Im Spazio: The Space of Thoughts
The Beetle, 1948
"One and Eight: A Description" from 1965 introduces a Conceptual register that connects the collection to the international conversation happening simultaneously in New York, London, and Düsseldorf. The use of language and description as artistic material, the investigation of what it means to name and enumerate, places this work alongside the concerns of artists like Lawrence Weiner and Joseph Kosuth, reminding us that the Italian postwar avant garde was never provincial but was instead in constant dialogue with the wider world. For collectors considering works in this space, Im Spazio offers a masterclass in coherence and conviction. Collections that are built around a genuine intellectual position, rather than around market trends or trophy acquisitions, have a way of becoming more valuable over time in every sense of that word.
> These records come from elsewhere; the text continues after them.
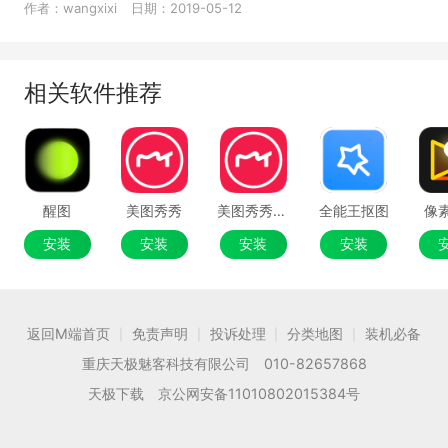
的具体操作方法，感兴趣的朋友快去下文看
作者：wangxixi
日期：2019-05-12
看吧!
相关软件推荐
醒图
美图秀秀
美图秀秀64位
全能王抠图
像
安装
安装
安装
安装
返回M端首页
免责声明
投诉处理
分类地图
装机必备
|
|
|
|
重庆天极魅客科技有限公司 010-82657868
天极下载 京公网安备11010802015384号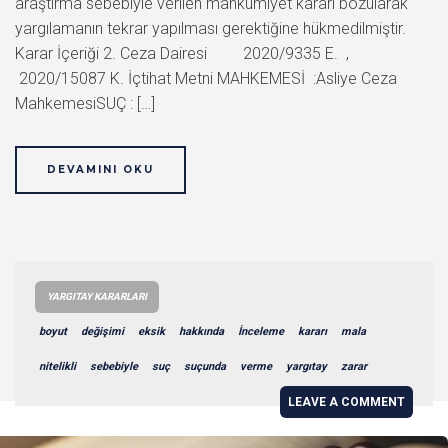
araştırma sebebiyle verilen mahkumiyet kararı bozularak
yargılamanın tekrar yapılması gerektiğine hükmedilmiştir.
Karar İçeriği 2. Ceza Dairesi 2020/9335 E. ,
2020/15087 K. İçtihat Metni MAHKEMESİ :Asliye Ceza
MahkemesiSUÇ : […]
DEVAMINI OKU
YARGITAY KARARLARI
boyut
değişimi
eksik
hakkında
İnceleme
kararı
mala
nitelikli
sebebiyle
suç
suçunda
verme
yargıtay
zarar
LEAVE A COMMENT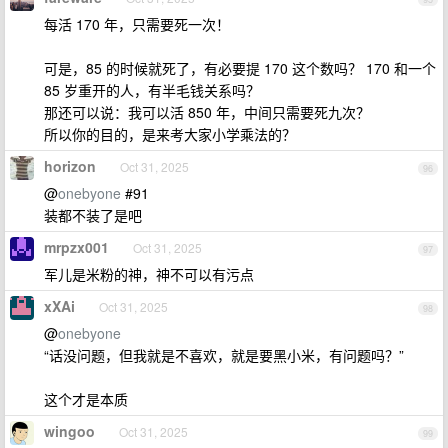
每活 170 年，只需要死一次！
可是，85 的时候就死了，有必要提 170 这个数吗？ 170 和一个
85 岁重开的人，有半毛钱关系吗？
那还可以说：我可以活 850 年，中间只需要死九次？
所以你的目的，是来考大家小学乘法的？
horizon
Oct 31, 2025
96
@
onebyone
#91
装都不装了是吧
mrpzx001
Oct 31, 2025
97
军儿是米粉的神，神不可以有污点
xXAi
Oct 31, 2025
98
@
onebyone
“话没问题，但我就是不喜欢，就是要黑小米，有问题吗？”
这个才是本质
wingoo
Oct 31, 2025
99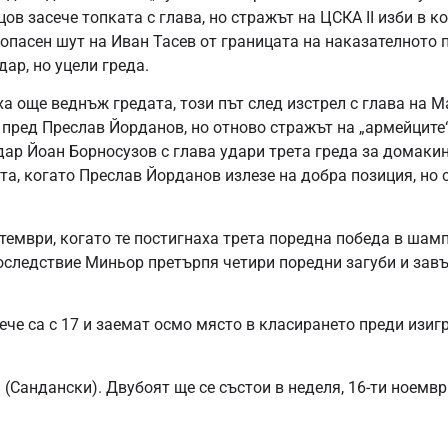
в засече топката с глава, но стражът на ЦСКА II изби в ко
опасен шут на Иван Тасев от границата на наказателното п
ар, но уцели греда.
а още веднъж гредата, този път след изстрел с глава на М
 пред Преслав Йорданов, но отново стражът на „армейците“
дар Йоан Борносузов с глава удари трета греда за домакин
та, когато Преслав Йорданов излезе на добра позиция, но 
ептември, когато те постигнаха трета поредна победа в шам
последствие Миньор претърпя четири поредни загуби и зав
ече са с 17 и заемат осмо място в класирането преди изиг
Сандански). Двубоят ще се състои в неделя, 16-ти ноември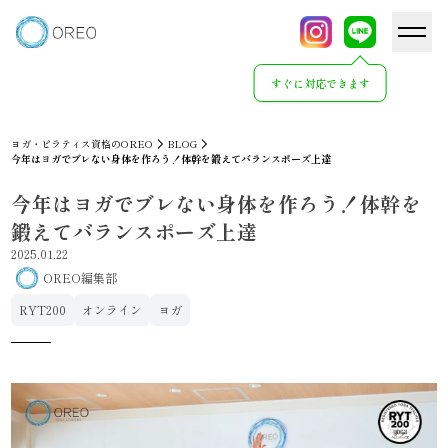
すぐに対応できます
ヨガ・ピラティス資格のOREO
BLOG
今年はヨガでブレない身体を作ろう！体幹を鍛えてバランスポーズ上達
今年はヨガでブレない身体を作ろう！体幹を
鍛えてバランスポーズ上達
2025.01.22
OREO編集部
RYT200
オンライン
ヨガ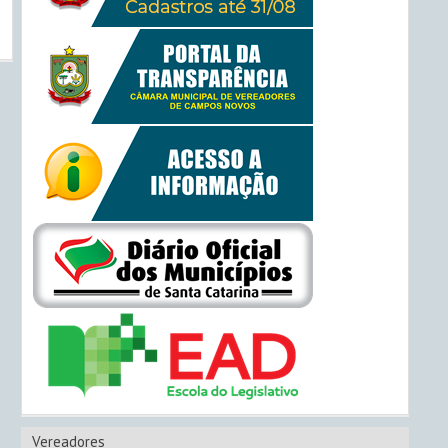
Vereadores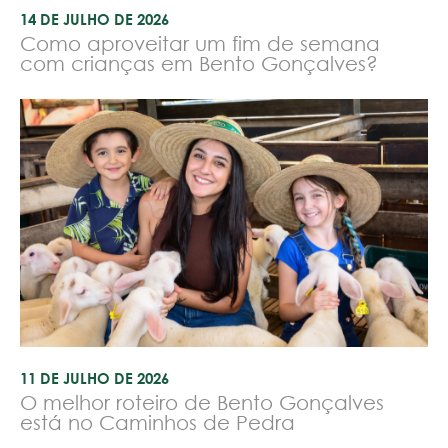
14 DE JULHO DE 2026
Como aproveitar um fim de semana
com crianças em Bento Gonçalves?
11 DE JULHO DE 2026
O melhor roteiro de Bento Gonçalves
está no Caminhos de Pedra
The artists represented here, working with Arte Povera materials, Spatialist ideas, and Conceptual strategies, have been the subject of major retrospectives at institutions including the Tate Modern, the Museum of Modern Art, and the Centre Pompidou, and the market for serious works from this period has remained consistently strong among both European and international collectors. Works combining unusual materials, artist provenance, and clear art historical positioning are among the most sought after by museum curators and serious private buyers alike. Im Spazio is a collection that understands what it loves and why. It is assembled with the patience and precision of someone who has spent real time in the presence of these works, thinking about what they ask of us and what they offer in return.
In a moment when the art world moves quickly and loudly, there is something genuinely valuable about a collection that insists on slowness, on materiality, and on the enduring power of thought made physical. That, finally, is what space of thought means, and Im Spazio lives up to every word of its name.